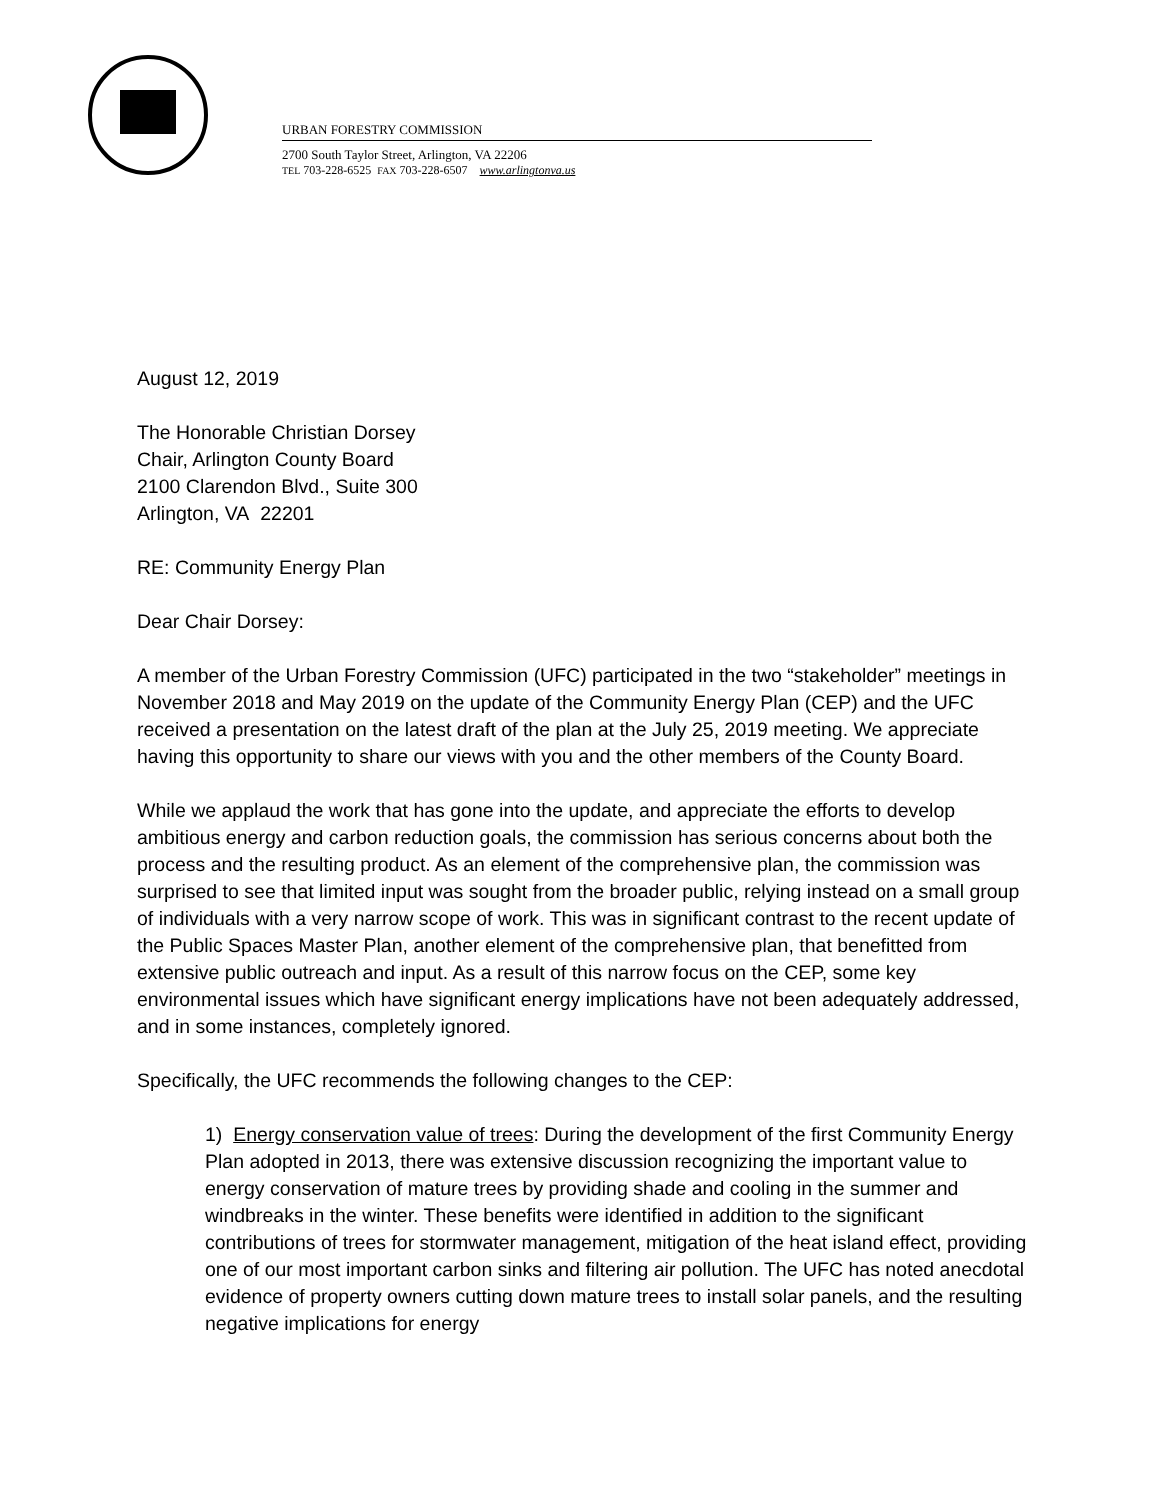URBAN FORESTRY COMMISSION
2700 South Taylor Street, Arlington, VA 22206
TEL 703-228-6525 FAX 703-228-6507 www.arlingtonva.us
August 12, 2019
The Honorable Christian Dorsey
Chair, Arlington County Board
2100 Clarendon Blvd., Suite 300
Arlington, VA 22201
RE: Community Energy Plan
Dear Chair Dorsey:
A member of the Urban Forestry Commission (UFC) participated in the two “stakeholder” meetings in November 2018 and May 2019 on the update of the Community Energy Plan (CEP) and the UFC received a presentation on the latest draft of the plan at the July 25, 2019 meeting. We appreciate having this opportunity to share our views with you and the other members of the County Board.
While we applaud the work that has gone into the update, and appreciate the efforts to develop ambitious energy and carbon reduction goals, the commission has serious concerns about both the process and the resulting product. As an element of the comprehensive plan, the commission was surprised to see that limited input was sought from the broader public, relying instead on a small group of individuals with a very narrow scope of work. This was in significant contrast to the recent update of the Public Spaces Master Plan, another element of the comprehensive plan, that benefitted from extensive public outreach and input. As a result of this narrow focus on the CEP, some key environmental issues which have significant energy implications have not been adequately addressed, and in some instances, completely ignored.
Specifically, the UFC recommends the following changes to the CEP:
1) Energy conservation value of trees: During the development of the first Community Energy Plan adopted in 2013, there was extensive discussion recognizing the important value to energy conservation of mature trees by providing shade and cooling in the summer and windbreaks in the winter. These benefits were identified in addition to the significant contributions of trees for stormwater management, mitigation of the heat island effect, providing one of our most important carbon sinks and filtering air pollution. The UFC has noted anecdotal evidence of property owners cutting down mature trees to install solar panels, and the resulting negative implications for energy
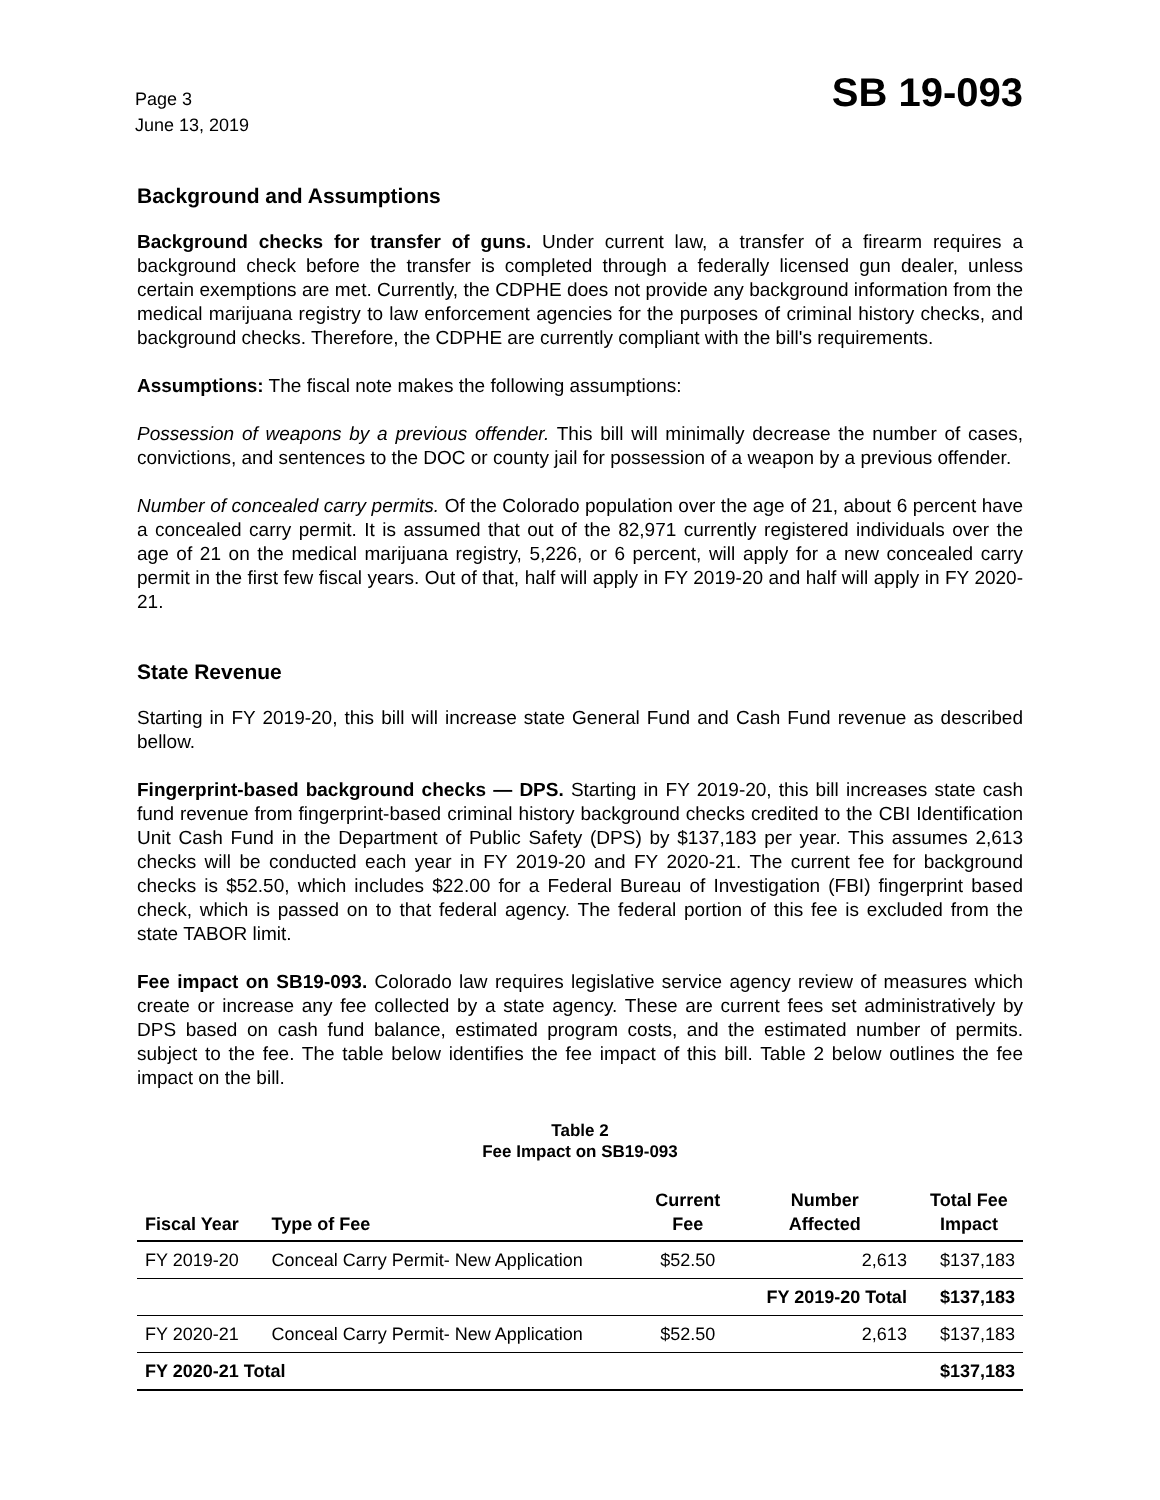Page 3
June 13, 2019
SB 19-093
Background and Assumptions
Background checks for transfer of guns. Under current law, a transfer of a firearm requires a background check before the transfer is completed through a federally licensed gun dealer, unless certain exemptions are met. Currently, the CDPHE does not provide any background information from the medical marijuana registry to law enforcement agencies for the purposes of criminal history checks, and background checks. Therefore, the CDPHE are currently compliant with the bill's requirements.
Assumptions: The fiscal note makes the following assumptions:
Possession of weapons by a previous offender. This bill will minimally decrease the number of cases, convictions, and sentences to the DOC or county jail for possession of a weapon by a previous offender.
Number of concealed carry permits. Of the Colorado population over the age of 21, about 6 percent have a concealed carry permit. It is assumed that out of the 82,971 currently registered individuals over the age of 21 on the medical marijuana registry, 5,226, or 6 percent, will apply for a new concealed carry permit in the first few fiscal years. Out of that, half will apply in FY 2019-20 and half will apply in FY 2020-21.
State Revenue
Starting in FY 2019-20, this bill will increase state General Fund and Cash Fund revenue as described bellow.
Fingerprint-based background checks — DPS. Starting in FY 2019-20, this bill increases state cash fund revenue from fingerprint-based criminal history background checks credited to the CBI Identification Unit Cash Fund in the Department of Public Safety (DPS) by $137,183 per year. This assumes 2,613 checks will be conducted each year in FY 2019-20 and FY 2020-21. The current fee for background checks is $52.50, which includes $22.00 for a Federal Bureau of Investigation (FBI) fingerprint based check, which is passed on to that federal agency. The federal portion of this fee is excluded from the state TABOR limit.
Fee impact on SB19-093. Colorado law requires legislative service agency review of measures which create or increase any fee collected by a state agency. These are current fees set administratively by DPS based on cash fund balance, estimated program costs, and the estimated number of permits. subject to the fee. The table below identifies the fee impact of this bill. Table 2 below outlines the fee impact on the bill.
Table 2
Fee Impact on SB19-093
| Fiscal Year | Type of Fee | Current Fee | Number Affected | Total Fee Impact |
| --- | --- | --- | --- | --- |
| FY 2019-20 | Conceal Carry Permit- New Application | $52.50 | 2,613 | $137,183 |
| | | | FY 2019-20 Total | $137,183 |
| FY 2020-21 | Conceal Carry Permit- New Application | $52.50 | 2,613 | $137,183 |
| FY 2020-21 Total | | | | $137,183 |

## Your assignment
Pull out all lines in the data above that include "Application".

## Expected answer
| FY 2019-20 | Conceal Carry Permit- New Application | $52.50 | 2,613 | $137,183 |
| FY 2020-21 | Conceal Carry Permit- New Application | $52.50 | 2,613 | $137,183 |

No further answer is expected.